(Records excerpted from a collection)
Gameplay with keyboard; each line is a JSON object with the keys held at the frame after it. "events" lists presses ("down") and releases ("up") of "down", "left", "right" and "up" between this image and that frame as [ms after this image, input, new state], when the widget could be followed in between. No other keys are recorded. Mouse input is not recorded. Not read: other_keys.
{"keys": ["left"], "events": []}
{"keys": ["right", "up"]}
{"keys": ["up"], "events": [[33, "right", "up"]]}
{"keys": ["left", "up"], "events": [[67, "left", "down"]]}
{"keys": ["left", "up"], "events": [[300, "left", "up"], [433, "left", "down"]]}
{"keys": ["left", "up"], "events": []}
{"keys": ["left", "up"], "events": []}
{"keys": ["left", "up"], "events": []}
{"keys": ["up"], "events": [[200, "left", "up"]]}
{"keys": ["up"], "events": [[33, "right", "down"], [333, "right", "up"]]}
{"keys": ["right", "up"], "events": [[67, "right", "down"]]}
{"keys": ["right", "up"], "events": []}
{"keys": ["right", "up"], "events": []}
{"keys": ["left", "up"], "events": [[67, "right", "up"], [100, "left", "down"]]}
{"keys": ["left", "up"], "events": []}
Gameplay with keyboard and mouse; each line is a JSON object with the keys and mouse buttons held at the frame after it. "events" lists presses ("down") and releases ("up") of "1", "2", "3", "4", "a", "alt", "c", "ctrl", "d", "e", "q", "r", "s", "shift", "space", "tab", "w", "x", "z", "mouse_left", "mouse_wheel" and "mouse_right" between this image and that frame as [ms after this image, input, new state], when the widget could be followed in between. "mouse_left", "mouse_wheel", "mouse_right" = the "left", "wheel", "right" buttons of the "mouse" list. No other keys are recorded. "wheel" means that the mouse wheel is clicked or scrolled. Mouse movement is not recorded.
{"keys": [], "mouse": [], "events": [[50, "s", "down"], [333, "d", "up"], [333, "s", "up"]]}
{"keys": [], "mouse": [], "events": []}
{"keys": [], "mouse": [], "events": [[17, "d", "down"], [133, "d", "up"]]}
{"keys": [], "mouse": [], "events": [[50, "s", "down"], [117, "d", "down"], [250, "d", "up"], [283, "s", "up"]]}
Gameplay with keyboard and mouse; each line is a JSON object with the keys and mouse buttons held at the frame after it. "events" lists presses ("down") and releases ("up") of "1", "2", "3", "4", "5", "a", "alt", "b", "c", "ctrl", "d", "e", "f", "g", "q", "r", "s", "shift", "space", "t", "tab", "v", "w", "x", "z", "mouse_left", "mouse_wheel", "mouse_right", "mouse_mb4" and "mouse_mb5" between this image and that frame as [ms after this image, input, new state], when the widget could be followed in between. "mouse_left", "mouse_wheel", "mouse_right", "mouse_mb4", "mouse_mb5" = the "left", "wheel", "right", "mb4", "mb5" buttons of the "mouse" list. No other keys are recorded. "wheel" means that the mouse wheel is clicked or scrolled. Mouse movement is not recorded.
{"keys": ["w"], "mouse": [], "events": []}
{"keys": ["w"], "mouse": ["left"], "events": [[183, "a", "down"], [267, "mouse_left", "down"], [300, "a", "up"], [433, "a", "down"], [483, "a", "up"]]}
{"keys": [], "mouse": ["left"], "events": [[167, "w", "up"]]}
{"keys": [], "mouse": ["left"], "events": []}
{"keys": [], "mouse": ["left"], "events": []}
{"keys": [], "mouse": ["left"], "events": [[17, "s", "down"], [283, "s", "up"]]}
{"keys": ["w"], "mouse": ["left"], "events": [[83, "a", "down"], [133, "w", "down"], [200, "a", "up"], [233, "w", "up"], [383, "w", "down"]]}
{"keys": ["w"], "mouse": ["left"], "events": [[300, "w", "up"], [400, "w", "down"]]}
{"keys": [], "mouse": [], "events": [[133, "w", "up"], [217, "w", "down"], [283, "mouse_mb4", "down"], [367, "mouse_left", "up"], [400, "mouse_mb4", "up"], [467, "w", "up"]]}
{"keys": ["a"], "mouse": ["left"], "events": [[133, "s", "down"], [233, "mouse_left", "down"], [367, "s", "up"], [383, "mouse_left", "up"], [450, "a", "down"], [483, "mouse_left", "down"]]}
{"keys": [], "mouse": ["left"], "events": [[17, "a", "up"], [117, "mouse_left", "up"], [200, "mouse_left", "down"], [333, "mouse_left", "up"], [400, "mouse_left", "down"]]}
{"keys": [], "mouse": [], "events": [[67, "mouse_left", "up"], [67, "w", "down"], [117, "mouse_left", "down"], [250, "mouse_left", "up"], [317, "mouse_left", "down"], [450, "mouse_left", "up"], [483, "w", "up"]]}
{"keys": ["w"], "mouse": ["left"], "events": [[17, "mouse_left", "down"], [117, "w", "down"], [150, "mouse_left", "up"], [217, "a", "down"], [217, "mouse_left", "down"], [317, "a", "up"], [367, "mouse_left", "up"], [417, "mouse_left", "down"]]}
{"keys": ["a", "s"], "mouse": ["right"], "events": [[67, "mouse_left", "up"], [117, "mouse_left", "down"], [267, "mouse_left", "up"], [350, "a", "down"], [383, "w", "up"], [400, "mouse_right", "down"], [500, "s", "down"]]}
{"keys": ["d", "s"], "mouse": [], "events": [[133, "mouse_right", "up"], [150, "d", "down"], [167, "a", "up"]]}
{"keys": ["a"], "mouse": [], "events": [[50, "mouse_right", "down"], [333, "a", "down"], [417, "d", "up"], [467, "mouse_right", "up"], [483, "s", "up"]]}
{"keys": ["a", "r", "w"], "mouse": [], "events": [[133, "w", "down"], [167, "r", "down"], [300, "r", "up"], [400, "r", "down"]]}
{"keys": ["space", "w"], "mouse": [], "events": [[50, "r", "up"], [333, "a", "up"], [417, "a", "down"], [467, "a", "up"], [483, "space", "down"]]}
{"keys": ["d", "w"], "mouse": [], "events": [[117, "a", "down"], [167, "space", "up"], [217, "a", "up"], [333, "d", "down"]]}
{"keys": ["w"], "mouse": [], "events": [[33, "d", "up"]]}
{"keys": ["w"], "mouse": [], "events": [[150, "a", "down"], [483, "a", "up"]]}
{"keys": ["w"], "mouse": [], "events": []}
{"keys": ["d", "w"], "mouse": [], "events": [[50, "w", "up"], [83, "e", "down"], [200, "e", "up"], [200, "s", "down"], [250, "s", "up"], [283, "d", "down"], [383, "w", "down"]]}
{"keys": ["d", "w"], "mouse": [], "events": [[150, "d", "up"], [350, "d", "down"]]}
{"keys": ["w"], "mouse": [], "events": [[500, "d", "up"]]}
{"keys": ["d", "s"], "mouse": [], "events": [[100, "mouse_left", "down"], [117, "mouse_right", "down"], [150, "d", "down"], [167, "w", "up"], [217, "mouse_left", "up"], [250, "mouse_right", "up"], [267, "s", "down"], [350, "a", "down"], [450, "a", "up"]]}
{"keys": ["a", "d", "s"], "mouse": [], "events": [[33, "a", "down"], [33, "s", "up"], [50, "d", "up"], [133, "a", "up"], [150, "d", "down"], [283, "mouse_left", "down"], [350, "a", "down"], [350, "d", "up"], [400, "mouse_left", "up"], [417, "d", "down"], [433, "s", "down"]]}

■ **Work task**: The answer should contain every line of the data, unchanged.

■ **Solution to this exercise**:
Gameplay with keyboard; each line is a JSON object with the keys held at the frame after it. "events" lists presses ("down") and releases ("up") of "down", "left", "right" and "up" between this image and that frame as [ms after this image, input, new state], when the widget could be followed in between. No other keys are recorded. Mouse input is not recorded. Not read: other_keys.
{"keys": ["left"], "events": []}
{"keys": ["right", "up"]}
{"keys": ["up"], "events": [[33, "right", "up"]]}
{"keys": ["left", "up"], "events": [[67, "left", "down"]]}
{"keys": ["left", "up"], "events": [[300, "left", "up"], [433, "left", "down"]]}
{"keys": ["left", "up"], "events": []}
{"keys": ["left", "up"], "events": []}
{"keys": ["left", "up"], "events": []}
{"keys": ["up"], "events": [[200, "left", "up"]]}
{"keys": ["up"], "events": [[33, "right", "down"], [333, "right", "up"]]}
{"keys": ["right", "up"], "events": [[67, "right", "down"]]}
{"keys": ["right", "up"], "events": []}
{"keys": ["right", "up"], "events": []}
{"keys": ["left", "up"], "events": [[67, "right", "up"], [100, "left", "down"]]}
{"keys": ["left", "up"], "events": []}
Gameplay with keyboard and mouse; each line is a JSON object with the keys and mouse buttons held at the frame after it. "events" lists presses ("down") and releases ("up") of "1", "2", "3", "4", "a", "alt", "c", "ctrl", "d", "e", "q", "r", "s", "shift", "space", "tab", "w", "x", "z", "mouse_left", "mouse_wheel" and "mouse_right" between this image and that frame as [ms after this image, input, new state], when the widget could be followed in between. "mouse_left", "mouse_wheel", "mouse_right" = the "left", "wheel", "right" buttons of the "mouse" list. No other keys are recorded. "wheel" means that the mouse wheel is clicked or scrolled. Mouse movement is not recorded.
{"keys": [], "mouse": [], "events": [[50, "s", "down"], [333, "d", "up"], [333, "s", "up"]]}
{"keys": [], "mouse": [], "events": []}
{"keys": [], "mouse": [], "events": [[17, "d", "down"], [133, "d", "up"]]}
{"keys": [], "mouse": [], "events": [[50, "s", "down"], [117, "d", "down"], [250, "d", "up"], [283, "s", "up"]]}
Gameplay with keyboard and mouse; each line is a JSON object with the keys and mouse buttons held at the frame after it. "events" lists presses ("down") and releases ("up") of "1", "2", "3", "4", "5", "a", "alt", "b", "c", "ctrl", "d", "e", "f", "g", "q", "r", "s", "shift", "space", "t", "tab", "v", "w", "x", "z", "mouse_left", "mouse_wheel", "mouse_right", "mouse_mb4" and "mouse_mb5" between this image and that frame as [ms after this image, input, new state], when the widget could be followed in between. "mouse_left", "mouse_wheel", "mouse_right", "mouse_mb4", "mouse_mb5" = the "left", "wheel", "right", "mb4", "mb5" buttons of the "mouse" list. No other keys are recorded. "wheel" means that the mouse wheel is clicked or scrolled. Mouse movement is not recorded.
{"keys": ["w"], "mouse": [], "events": []}
{"keys": ["w"], "mouse": ["left"], "events": [[183, "a", "down"], [267, "mouse_left", "down"], [300, "a", "up"], [433, "a", "down"], [483, "a", "up"]]}
{"keys": [], "mouse": ["left"], "events": [[167, "w", "up"]]}
{"keys": [], "mouse": ["left"], "events": []}
{"keys": [], "mouse": ["left"], "events": []}
{"keys": [], "mouse": ["left"], "events": [[17, "s", "down"], [283, "s", "up"]]}
{"keys": ["w"], "mouse": ["left"], "events": [[83, "a", "down"], [133, "w", "down"], [200, "a", "up"], [233, "w", "up"], [383, "w", "down"]]}
{"keys": ["w"], "mouse": ["left"], "events": [[300, "w", "up"], [400, "w", "down"]]}
{"keys": [], "mouse": [], "events": [[133, "w", "up"], [217, "w", "down"], [283, "mouse_mb4", "down"], [367, "mouse_left", "up"], [400, "mouse_mb4", "up"], [467, "w", "up"]]}
{"keys": ["a"], "mouse": ["left"], "events": [[133, "s", "down"], [233, "mouse_left", "down"], [367, "s", "up"], [383, "mouse_left", "up"], [450, "a", "down"], [483, "mouse_left", "down"]]}
{"keys": [], "mouse": ["left"], "events": [[17, "a", "up"], [117, "mouse_left", "up"], [200, "mouse_left", "down"], [333, "mouse_left", "up"], [400, "mouse_left", "down"]]}
{"keys": [], "mouse": [], "events": [[67, "mouse_left", "up"], [67, "w", "down"], [117, "mouse_left", "down"], [250, "mouse_left", "up"], [317, "mouse_left", "down"], [450, "mouse_left", "up"], [483, "w", "up"]]}
{"keys": ["w"], "mouse": ["left"], "events": [[17, "mouse_left", "down"], [117, "w", "down"], [150, "mouse_left", "up"], [217, "a", "down"], [217, "mouse_left", "down"], [317, "a", "up"], [367, "mouse_left", "up"], [417, "mouse_left", "down"]]}
{"keys": ["a", "s"], "mouse": ["right"], "events": [[67, "mouse_left", "up"], [117, "mouse_left", "down"], [267, "mouse_left", "up"], [350, "a", "down"], [383, "w", "up"], [400, "mouse_right", "down"], [500, "s", "down"]]}
{"keys": ["d", "s"], "mouse": [], "events": [[133, "mouse_right", "up"], [150, "d", "down"], [167, "a", "up"]]}
{"keys": ["a"], "mouse": [], "events": [[50, "mouse_right", "down"], [333, "a", "down"], [417, "d", "up"], [467, "mouse_right", "up"], [483, "s", "up"]]}
{"keys": ["a", "r", "w"], "mouse": [], "events": [[133, "w", "down"], [167, "r", "down"], [300, "r", "up"], [400, "r", "down"]]}
{"keys": ["space", "w"], "mouse": [], "events": [[50, "r", "up"], [333, "a", "up"], [417, "a", "down"], [467, "a", "up"], [483, "space", "down"]]}
{"keys": ["d", "w"], "mouse": [], "events": [[117, "a", "down"], [167, "space", "up"], [217, "a", "up"], [333, "d", "down"]]}
{"keys": ["w"], "mouse": [], "events": [[33, "d", "up"]]}
{"keys": ["w"], "mouse": [], "events": [[150, "a", "down"], [483, "a", "up"]]}
{"keys": ["w"], "mouse": [], "events": []}
{"keys": ["d", "w"], "mouse": [], "events": [[50, "w", "up"], [83, "e", "down"], [200, "e", "up"], [200, "s", "down"], [250, "s", "up"], [283, "d", "down"], [383, "w", "down"]]}
{"keys": ["d", "w"], "mouse": [], "events": [[150, "d", "up"], [350, "d", "down"]]}
{"keys": ["w"], "mouse": [], "events": [[500, "d", "up"]]}
{"keys": ["d", "s"], "mouse": [], "events": [[100, "mouse_left", "down"], [117, "mouse_right", "down"], [150, "d", "down"], [167, "w", "up"], [217, "mouse_left", "up"], [250, "mouse_right", "up"], [267, "s", "down"], [350, "a", "down"], [450, "a", "up"]]}
{"keys": ["a", "d", "s"], "mouse": [], "events": [[33, "a", "down"], [33, "s", "up"], [50, "d", "up"], [133, "a", "up"], [150, "d", "down"], [283, "mouse_left", "down"], [350, "a", "down"], [350, "d", "up"], [400, "mouse_left", "up"], [417, "d", "down"], [433, "s", "down"]]}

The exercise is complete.